No security screening at some regional Australian airports under new Federal Government rule

Passengers departing some regional Queensland airports in Australia no longer need to go through security screening, under new Federal Government rules to be rolled out across the nation by Christmas. Passenger security screening ceased at Longreach Airport recently and at Barcaldine Airport in August.

It’s a move that will be replicated at a handful of other regional airports under new federal regulations, which will commence on the 19th of December. The Department of Home Affairs, which is responsible for administering aviation security legislation, has undertaken a review of the risk profiles of the nation’s airports. As a result, a new ‘tier’ framework is being introduced that will re-categorise airports based on their security requirements, and see some lose security screening while others will be required to increase security measures.

The ABC understands around six more regional airports will cease screening under the new regulations, and 13 airports will be required to upgrade security arrangements. In a statement to the ABC, a spokesperson from the Department of Home Affairs said the new framework “better reflects the operational diversity and range of security risks faced by Australian airports, while recognising the changing security environment”.

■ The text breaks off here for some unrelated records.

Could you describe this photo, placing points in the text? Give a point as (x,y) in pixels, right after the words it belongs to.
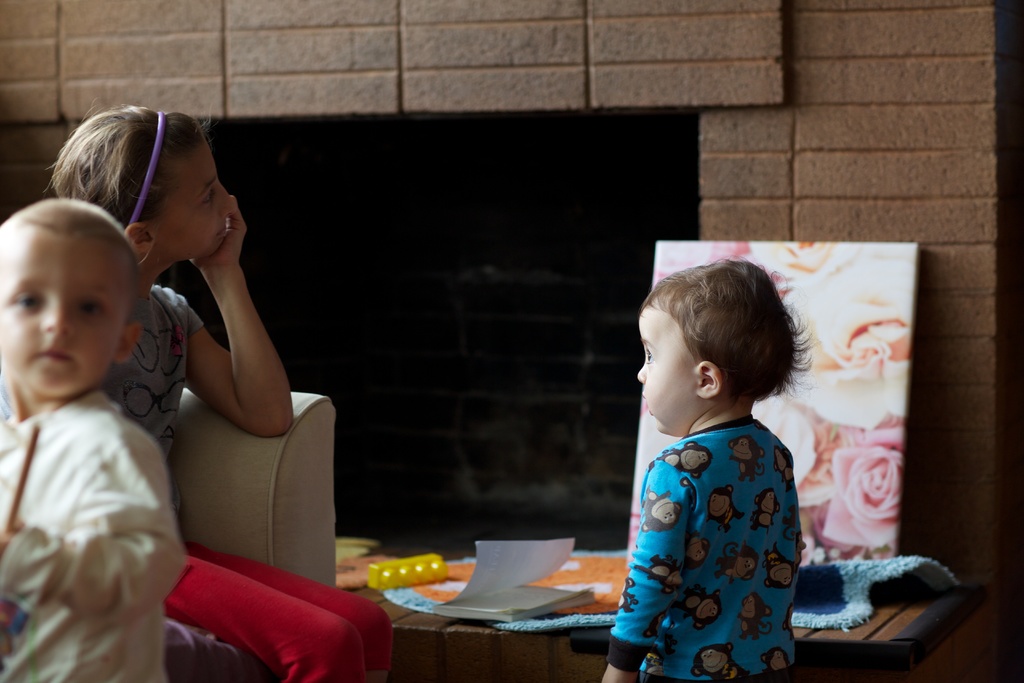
In this picture there are three children (138,460) seen. on the right side (755,497) there is a children (694,506) wearing a blue color shirt (740,550). on the left side (80,566) there are the two children (80,457), first children (48,501) wearing a white shirt (71,527), back side of him there is another child (162,309) she is wearing red color bottom (205,590). and she also wearing a brinjal color headband (157,149) on her head (108,163). on the right side (819,373) there is a table (835,595), on the table (835,595) there is a art (844,329). there are some bricks (781,89) background of the image (677,68). and there are some papers (482,581) on the table (420,630).
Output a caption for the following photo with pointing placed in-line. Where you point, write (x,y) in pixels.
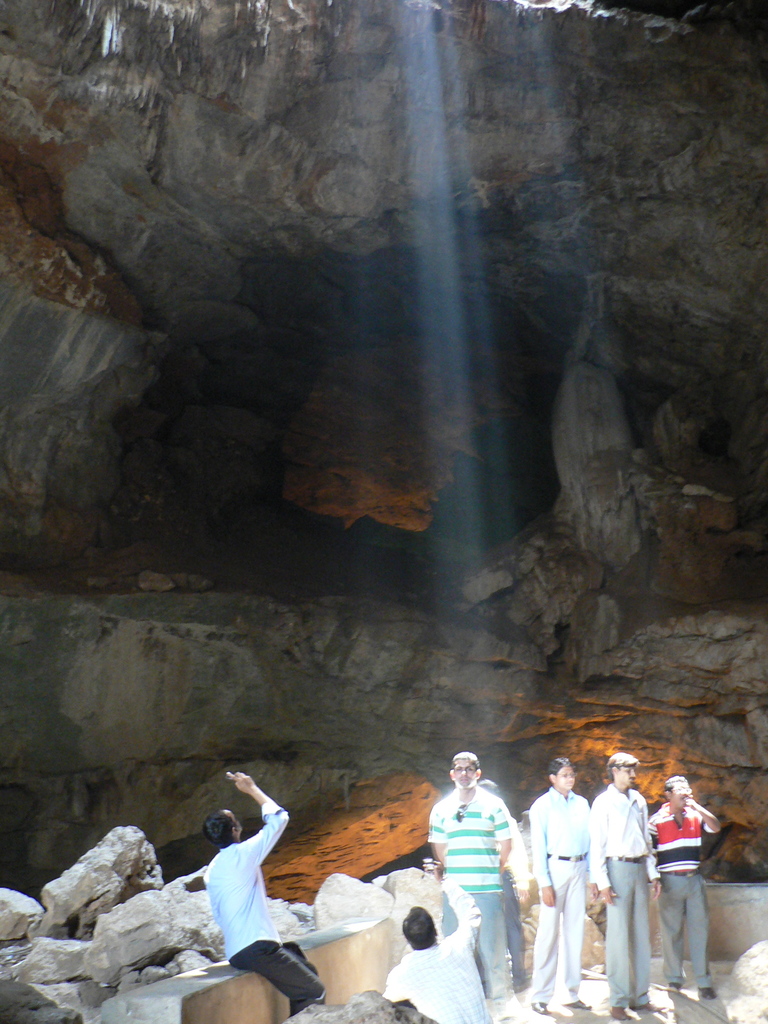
In this image there are a group of people (571,936) standing and someone (228,840) sitting under a big rock (5,591).
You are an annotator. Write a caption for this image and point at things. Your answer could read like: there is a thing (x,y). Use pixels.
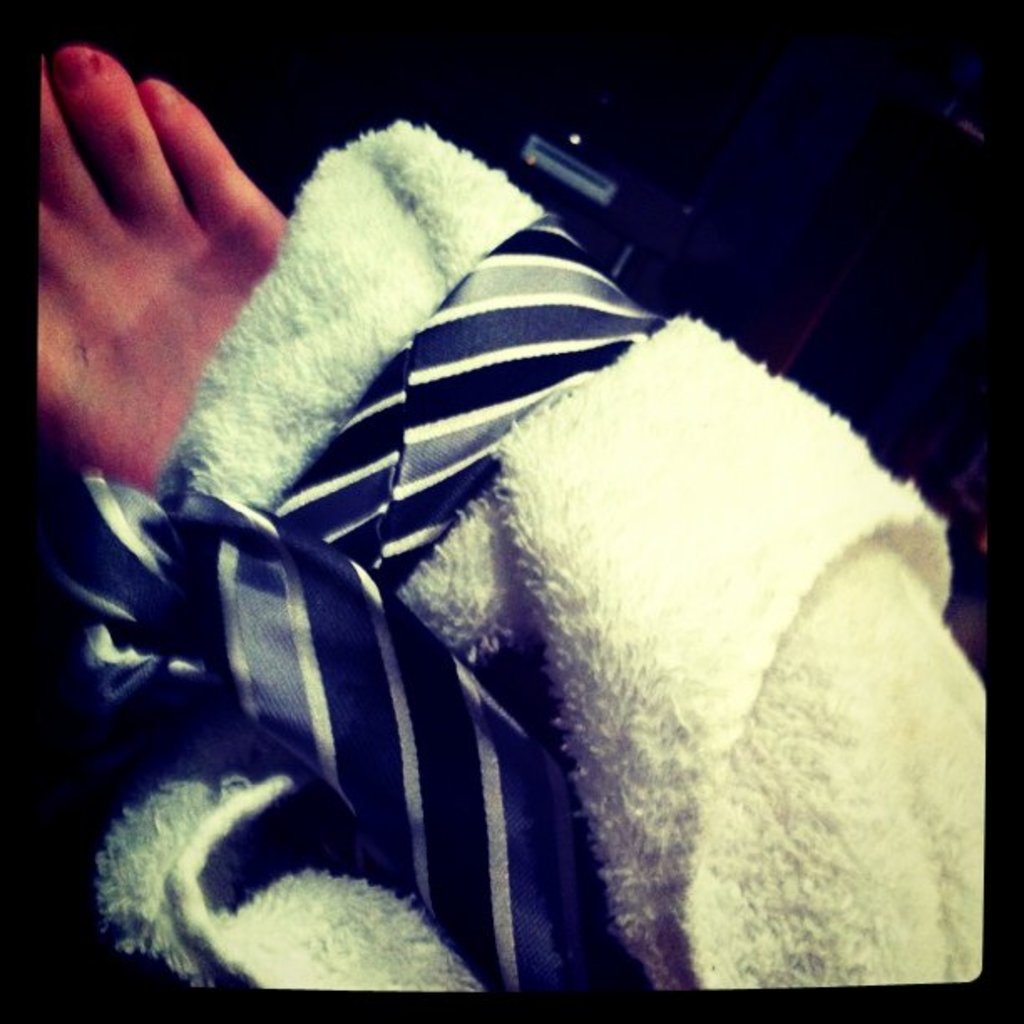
In this image I can see a tie (335,637) and a towel (586,501). I can see a leg (106,301). I can also see the background (890,259) is dark.
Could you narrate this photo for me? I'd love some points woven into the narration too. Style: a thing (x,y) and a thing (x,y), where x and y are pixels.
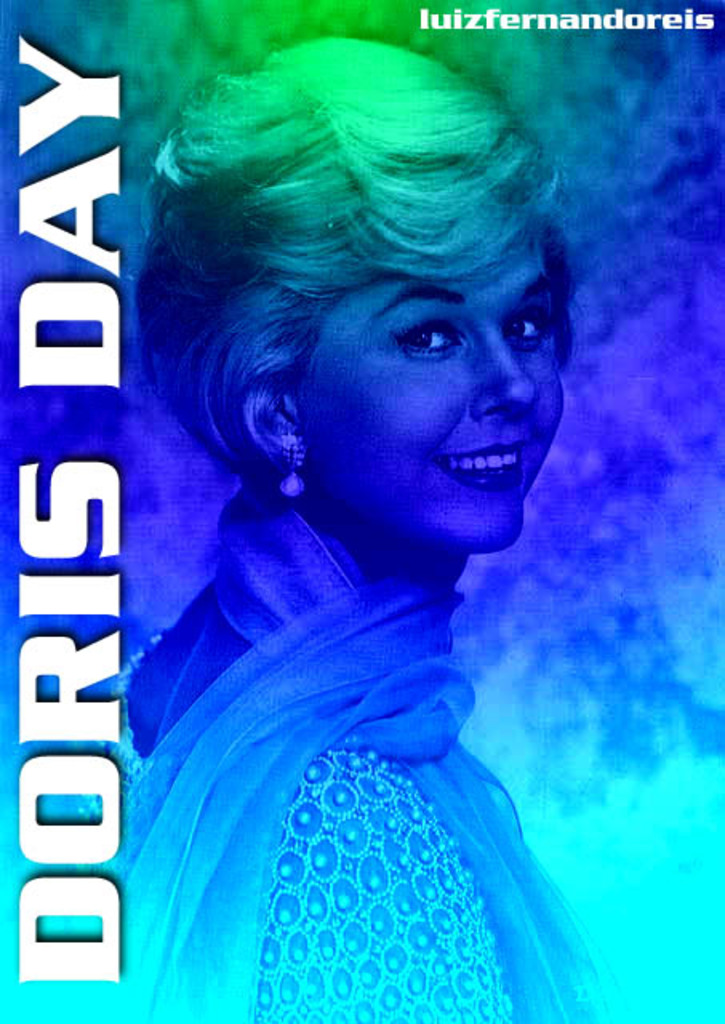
In this image we can see a poster (237,863) with some text (76,471) and image (392,882) of a person (408,520).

John Coyne, the head of strategic policing and law enforcement program at the Australian Strategic Policy Institute, said the decision to downgrade an airport’s security was based on a strategic calculation. Cloncurry Airport, in north-west Queensland, will cease security screening from December 19 when the new regulations take effect. David Bezuidenhout, the CEO of the Cloncurry Shire Council, which operates the airport, said the council had been planning to upgrade security screening, but the Federal Government’s review later determined the measures were “no longer required”.